# Dremel Scrollsaw Blades



## LesleyW (2 Oct 2011)

I have recently bought a secondhand Dremel Moto-Shop model 576-5 Scrollsaw. It has a spare pack of 8030 blades, but I would like to buy some 8029 blades. These are 3" pin-end and it seems that most scrollsaw blades are 5". I have found a company in the States which stocks Olson 3" pin-end blades at a very reasonable price, but I would much rather get them here.

Can anyone help, please?

Many thanks


----------



## stevebuk (2 Oct 2011)

welcome lesley, you could try looking here:
http://www.woodworkscraftsupplies.co.uk ... ?cPath=103

steve


----------



## LesleyW (2 Oct 2011)

Thanks Steve

I had actually already looked at the Woodworks Craft Supplies site as I've bought stuff from them before, but they seem only to do the 5" ones. I might email them and see if they do perhaps stock the 3" ones as well.

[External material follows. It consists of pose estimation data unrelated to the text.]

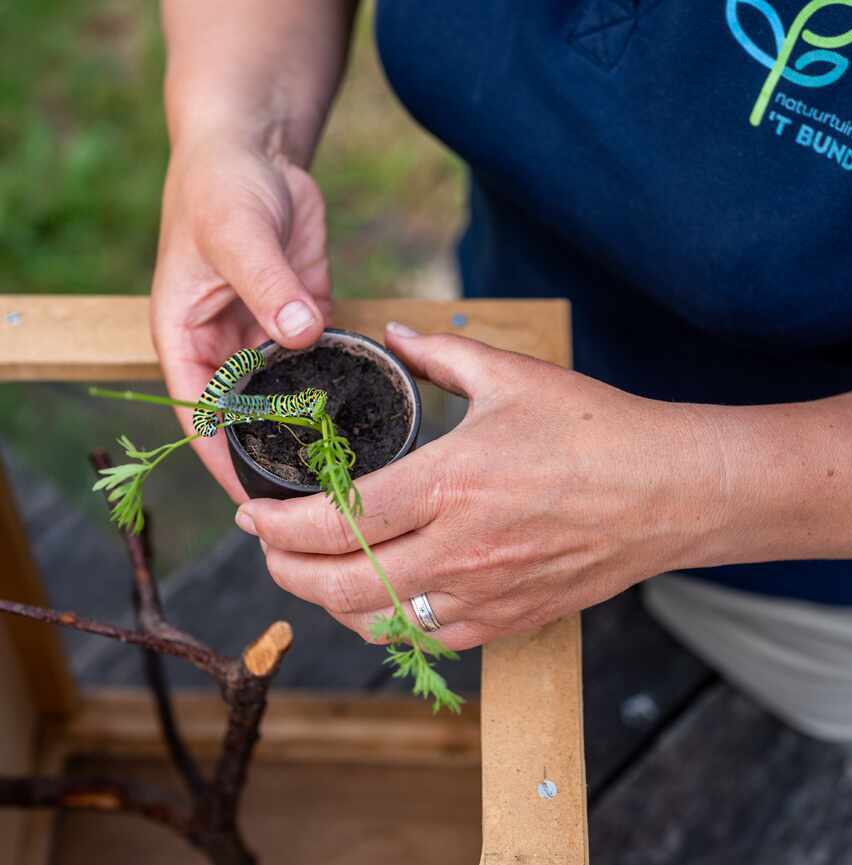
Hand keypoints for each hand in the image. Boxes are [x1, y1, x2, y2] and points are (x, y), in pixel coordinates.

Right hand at [151, 137, 330, 501]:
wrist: (257, 149)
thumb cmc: (223, 186)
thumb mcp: (236, 231)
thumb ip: (267, 284)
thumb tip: (299, 334)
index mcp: (185, 340)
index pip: (199, 417)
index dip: (223, 463)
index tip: (257, 503)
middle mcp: (223, 349)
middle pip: (244, 419)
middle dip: (272, 455)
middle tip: (315, 497)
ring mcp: (263, 339)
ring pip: (283, 399)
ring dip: (307, 428)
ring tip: (343, 469)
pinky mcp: (300, 322)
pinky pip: (317, 365)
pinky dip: (334, 388)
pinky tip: (363, 416)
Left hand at [234, 325, 721, 649]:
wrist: (671, 491)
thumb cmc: (597, 430)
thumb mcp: (512, 377)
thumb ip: (440, 354)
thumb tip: (394, 333)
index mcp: (451, 483)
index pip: (339, 519)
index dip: (279, 525)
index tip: (252, 515)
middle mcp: (459, 549)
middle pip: (340, 585)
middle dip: (284, 573)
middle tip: (268, 549)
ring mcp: (484, 594)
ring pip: (376, 622)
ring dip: (330, 602)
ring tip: (314, 572)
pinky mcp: (510, 619)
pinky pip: (428, 639)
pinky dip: (388, 623)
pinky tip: (380, 597)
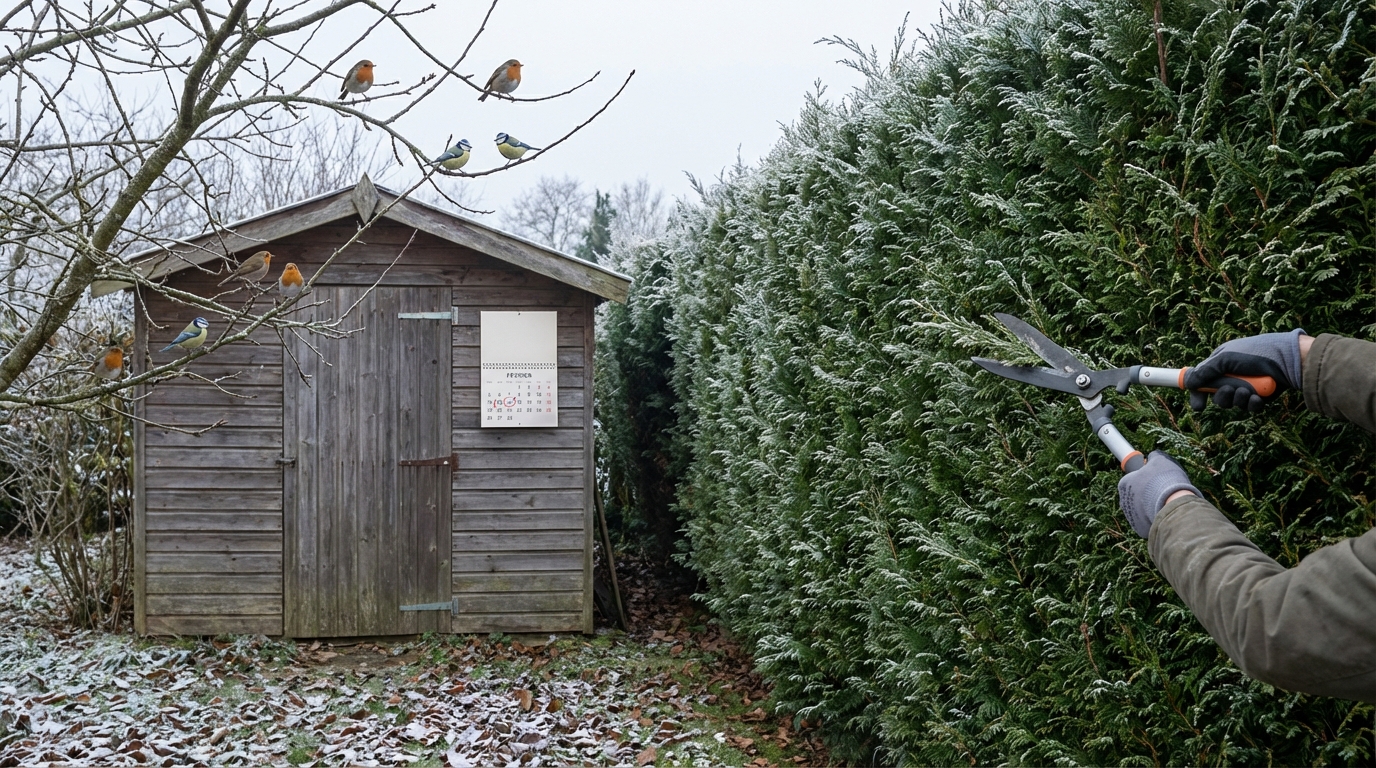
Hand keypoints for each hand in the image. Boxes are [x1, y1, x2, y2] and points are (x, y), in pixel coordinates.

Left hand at [1117, 451, 1199, 537]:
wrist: (1174, 503)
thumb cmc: (1165, 480)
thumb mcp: (1160, 460)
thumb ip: (1154, 457)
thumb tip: (1152, 456)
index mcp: (1124, 484)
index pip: (1133, 479)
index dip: (1146, 478)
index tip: (1155, 479)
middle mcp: (1124, 501)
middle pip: (1137, 495)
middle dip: (1148, 493)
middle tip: (1162, 490)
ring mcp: (1131, 516)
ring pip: (1142, 509)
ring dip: (1151, 506)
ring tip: (1165, 502)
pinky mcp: (1140, 528)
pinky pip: (1148, 521)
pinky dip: (1155, 518)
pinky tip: (1164, 513)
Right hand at [1185, 329, 1306, 411]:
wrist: (1289, 360)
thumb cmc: (1256, 353)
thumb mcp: (1226, 358)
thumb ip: (1205, 371)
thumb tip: (1188, 383)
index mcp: (1221, 363)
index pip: (1203, 380)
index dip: (1198, 393)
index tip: (1198, 406)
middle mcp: (1232, 376)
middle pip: (1217, 396)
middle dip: (1222, 397)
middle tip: (1229, 390)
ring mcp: (1246, 387)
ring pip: (1233, 403)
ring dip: (1238, 399)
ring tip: (1248, 391)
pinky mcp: (1260, 397)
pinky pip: (1249, 407)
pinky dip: (1252, 404)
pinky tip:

I suppose there's always the chance that they might have some old stock lying around <BG> I think the machine I bought is pretty old, although it's in very good nick.

Thanks again.


----------



## DaveyP (5 Oct 2011)

If you can't find them in the UK.. and your rich, then

http://www.ebay.co.uk/itm/12-Scroll-Saw ... _769wt_948

and you can specify medium blades (Olson No. 429F - equivalent to Dremel 8029)

But the bottom line is that maybe its a knotty problem and wasn't a good scroll saw to get


----------